-- Requirement --
Print all of the data exactly as written.
──────────────────────────────
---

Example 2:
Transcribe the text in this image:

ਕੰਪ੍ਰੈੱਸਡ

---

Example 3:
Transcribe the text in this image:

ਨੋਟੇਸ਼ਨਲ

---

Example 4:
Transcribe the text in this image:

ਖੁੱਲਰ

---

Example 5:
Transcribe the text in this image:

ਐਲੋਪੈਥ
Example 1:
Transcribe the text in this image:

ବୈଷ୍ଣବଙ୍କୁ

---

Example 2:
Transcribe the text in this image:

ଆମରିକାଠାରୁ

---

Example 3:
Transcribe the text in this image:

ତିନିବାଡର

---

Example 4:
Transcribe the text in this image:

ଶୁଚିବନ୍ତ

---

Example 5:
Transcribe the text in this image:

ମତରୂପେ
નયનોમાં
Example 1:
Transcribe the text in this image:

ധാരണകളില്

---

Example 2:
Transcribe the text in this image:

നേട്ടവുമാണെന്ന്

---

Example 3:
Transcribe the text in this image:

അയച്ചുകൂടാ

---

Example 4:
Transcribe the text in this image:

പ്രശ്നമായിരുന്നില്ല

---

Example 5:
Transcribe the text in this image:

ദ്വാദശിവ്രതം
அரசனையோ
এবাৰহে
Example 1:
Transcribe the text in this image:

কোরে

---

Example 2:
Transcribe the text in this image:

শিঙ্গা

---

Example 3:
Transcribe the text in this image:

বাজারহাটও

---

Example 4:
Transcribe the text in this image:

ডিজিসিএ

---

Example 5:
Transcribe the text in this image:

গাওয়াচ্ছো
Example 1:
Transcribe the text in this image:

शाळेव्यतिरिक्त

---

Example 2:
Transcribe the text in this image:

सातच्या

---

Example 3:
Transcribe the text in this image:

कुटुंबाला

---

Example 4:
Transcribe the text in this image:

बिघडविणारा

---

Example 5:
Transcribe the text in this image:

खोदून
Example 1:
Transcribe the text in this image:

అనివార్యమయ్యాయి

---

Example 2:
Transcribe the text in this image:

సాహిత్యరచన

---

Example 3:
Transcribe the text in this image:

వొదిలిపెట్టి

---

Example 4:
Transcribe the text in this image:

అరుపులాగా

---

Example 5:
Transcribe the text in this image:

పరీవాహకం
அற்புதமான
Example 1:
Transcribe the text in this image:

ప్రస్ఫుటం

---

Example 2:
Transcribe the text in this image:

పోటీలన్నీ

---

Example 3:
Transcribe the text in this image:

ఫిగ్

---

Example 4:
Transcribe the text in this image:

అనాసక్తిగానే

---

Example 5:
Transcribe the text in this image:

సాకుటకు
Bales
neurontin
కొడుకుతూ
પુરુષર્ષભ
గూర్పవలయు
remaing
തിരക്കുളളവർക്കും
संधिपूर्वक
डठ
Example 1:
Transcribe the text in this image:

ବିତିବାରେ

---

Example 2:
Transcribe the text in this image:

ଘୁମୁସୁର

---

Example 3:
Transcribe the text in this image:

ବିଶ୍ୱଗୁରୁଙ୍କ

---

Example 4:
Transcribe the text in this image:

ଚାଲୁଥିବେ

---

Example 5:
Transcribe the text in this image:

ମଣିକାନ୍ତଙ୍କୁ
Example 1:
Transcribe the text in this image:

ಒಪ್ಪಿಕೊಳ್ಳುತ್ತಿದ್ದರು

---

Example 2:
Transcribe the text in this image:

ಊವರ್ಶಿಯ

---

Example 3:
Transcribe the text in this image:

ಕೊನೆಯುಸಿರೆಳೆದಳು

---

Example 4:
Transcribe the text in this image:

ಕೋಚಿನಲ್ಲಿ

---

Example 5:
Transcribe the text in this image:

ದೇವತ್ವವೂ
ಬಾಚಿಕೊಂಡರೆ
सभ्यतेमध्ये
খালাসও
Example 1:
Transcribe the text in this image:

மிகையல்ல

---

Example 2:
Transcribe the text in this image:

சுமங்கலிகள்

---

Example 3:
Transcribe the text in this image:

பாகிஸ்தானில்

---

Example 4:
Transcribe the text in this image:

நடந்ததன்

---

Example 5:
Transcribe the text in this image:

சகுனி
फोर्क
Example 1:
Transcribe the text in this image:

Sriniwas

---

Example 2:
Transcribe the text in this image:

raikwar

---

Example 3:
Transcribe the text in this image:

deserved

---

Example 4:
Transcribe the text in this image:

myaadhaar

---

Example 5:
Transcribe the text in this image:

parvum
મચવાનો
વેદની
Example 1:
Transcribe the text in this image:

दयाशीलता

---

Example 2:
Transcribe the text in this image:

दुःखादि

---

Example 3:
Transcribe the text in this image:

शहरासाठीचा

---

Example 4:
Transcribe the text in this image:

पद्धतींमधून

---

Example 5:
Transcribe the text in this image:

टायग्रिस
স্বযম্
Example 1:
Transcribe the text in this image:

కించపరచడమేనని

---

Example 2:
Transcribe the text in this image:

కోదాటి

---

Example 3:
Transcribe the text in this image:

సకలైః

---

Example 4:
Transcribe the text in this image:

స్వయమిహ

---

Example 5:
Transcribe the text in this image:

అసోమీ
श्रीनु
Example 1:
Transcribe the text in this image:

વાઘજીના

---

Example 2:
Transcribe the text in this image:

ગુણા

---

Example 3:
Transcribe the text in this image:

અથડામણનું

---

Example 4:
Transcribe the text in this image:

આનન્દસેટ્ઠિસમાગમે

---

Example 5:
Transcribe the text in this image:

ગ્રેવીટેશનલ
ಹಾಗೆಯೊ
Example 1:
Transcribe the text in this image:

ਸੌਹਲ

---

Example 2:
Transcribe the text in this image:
──────────────────────────────
-- Task result --
---

Example 2:
Transcribe the text in this image:

ਕੰਪ੍ਰੈੱਸਡ

---

Example 3:
Transcribe the text in this image:

ਨੋਟੇਸ਼ਨਲ

---

Example 4:
Transcribe the text in this image:

ਖੁੱਲਰ

---

Example 5:
Transcribe the text in this image:

ਐਲੋਪੈਥ
Example 1:
Transcribe the text in this image:

ବୈଷ୍ଣବଙ୍କୁ

---

Example 2:
Transcribe the text in this image:

ଆମରିକାଠାରୁ

---

Example 3:
Transcribe the text in this image:

ତିନିବାଡର

---

Example 4:
Transcribe the text in this image:

ଶୁଚିବନ୍ତ

---

Example 5:
Transcribe the text in this image:

ମତରୂପେ
નયનોમાં
Example 1:
Transcribe the text in this image:

ധാരണകളില്

---

Example 2:
Transcribe the text in this image:

നേട്ടവുമാണെന്ന്

---

Example 3:
Transcribe the text in this image:

അയച്ചുകൂടാ

---

Example 4:
Transcribe the text in this image:

പ്രശ്നമായിരുന്നില്ല

---

Example 5:
Transcribe the text in this image:

ദ്വാദശിവ്രതം
அரசனையோ
এবাৰহে
Example 1:
Transcribe the text in this image:

কোরে

---

Example 2:
Transcribe the text in this image:

শিঙ্গা

---

Example 3:
Transcribe the text in this image:

বাজারহাটও

---

Example 4:
Transcribe the text in this image:

ডিজিসিএ

---

Example 5:
Transcribe the text in this image:

গাওয়াচ্ছো
Example 1:
Transcribe the text in this image:

शाळेव्यतिरिक्त

---

Example 2:
Transcribe the text in this image:

सातच्या

---

Example 3:
Transcribe the text in this image:

कुटुंबाला

---

Example 4:
Transcribe the text in this image:

बिघडविणारा

---

Example 5:
Transcribe the text in this image:

खोदून
Example 1:
Transcribe the text in this image:

అనివార్యమయ్యాయి

---

Example 2:
Transcribe the text in this image:

సాహిత్యరచన

---

Example 3:
Transcribe the text in this image:

వొదిలిపెట్టి

---

Example 4:
Transcribe the text in this image:

అరుపులాగా

---

Example 5:
Transcribe the text in this image:

పరీవాహకం
அற்புதமான
Example 1:
Transcribe the text in this image:

ప్రస్ఫుటం

---

Example 2:
Transcribe the text in this image:

పోటీలన్నీ

---

Example 3:
Transcribe the text in this image:

ఫిగ్

---

Example 4:
Transcribe the text in this image:

అనాసక్తిగానే

---

Example 5:
Transcribe the text in this image:

సాకుటకు
Bales
neurontin
కొడుకుతూ
પુરુષર્ષભ
గూర్పవలయు
remaing
തിരക്കുളളവർക്കും
संधिपूर्वक
डठ
Example 1:
Transcribe the text in this image:

ବିତିବାରେ

---

Example 2:
Transcribe the text in this image:

ଘୁମୁସୁର

---

Example 3:
Transcribe the text in this image:

ବିଶ୍ୱଗୁରୁଙ୍କ

---

Example 4:
Transcribe the text in this image:

ଚାଲୁଥିବେ

---

Example 5:
Transcribe the text in this image:

ମଣିକାନ୍ତଙ୍କୁ
Example 1:
Transcribe the text in this image:

ಒಪ್ಪಿಕೊಳ್ಳುತ್ತಿದ್ದರು

---

Example 2:
Transcribe the text in this image:

ಊವರ್ಶಿಯ

---

Example 3:
Transcribe the text in this image:

ಕೊನೆಯುಸಿರೆಳೆದಳು

---

Example 4:
Transcribe the text in this image:

ಕೋಚಿನಲ್ಲಿ

---

Example 5:
Transcribe the text in this image:

ದೇವತ್ವವೂ
ಬಾಚಿಕೊಂಡರೆ
सभ्यतेमध्ये
খালাসও
Example 1:
Transcribe the text in this image:

மிகையல்ல

---

Example 2:
Transcribe the text in this image:

சுமங்கலிகள்

---

Example 3:
Transcribe the text in this image:

பாகிஸ்தானில்

---

Example 4:
Transcribe the text in this image:

நடந்ததன்

---

Example 5:
Transcribe the text in this image:

சகுனி
फोर्क
Example 1:
Transcribe the text in this image:

Sriniwas

---

Example 2:
Transcribe the text in this image:

raikwar

---

Example 3:
Transcribe the text in this image:

deserved

---

Example 4:
Transcribe the text in this image:

myaadhaar

---

Example 5:
Transcribe the text in this image:

parvum
મચવાનો
વેદની
Example 1:
Transcribe the text in this image:

दयाशीलता

---

Example 2:
Transcribe the text in this image:

दुःखादि

---

Example 3:
Transcribe the text in this image:

शहरासाठीचा

---

Example 4:
Transcribe the text in this image:

पद्धतींमधून

---

Example 5:
Transcribe the text in this image:

टायग्रिस
স্বযম্
Example 1:
Transcribe the text in this image:

కించపరచడమేనని

---

Example 2:
Transcribe the text in this image:

కోదాటి

---

Example 3:
Transcribe the text in this image:

సకలైః

---

Example 4:
Transcribe the text in this image:

స్వయమిహ

---

Example 5:
Transcribe the text in this image:

అసోమీ
श्रीनु
Example 1:
Transcribe the text in this image:

વાઘજીના

---

Example 2:
Transcribe the text in this image:

ગુણા

---

Example 3:
Transcribe the text in this image:

અથડામણનું

---

Example 4:
Transcribe the text in this image:

આનન્દસેટ્ઠિસમાગમે

---

Example 5:
Transcribe the text in this image:

ગ્રેવીટેશનલ
ಹಾಗೆಯೊ
Example 1:
Transcribe the text in this image:

ਸੌਹਲ

---

Example 2:
Transcribe the text in this image:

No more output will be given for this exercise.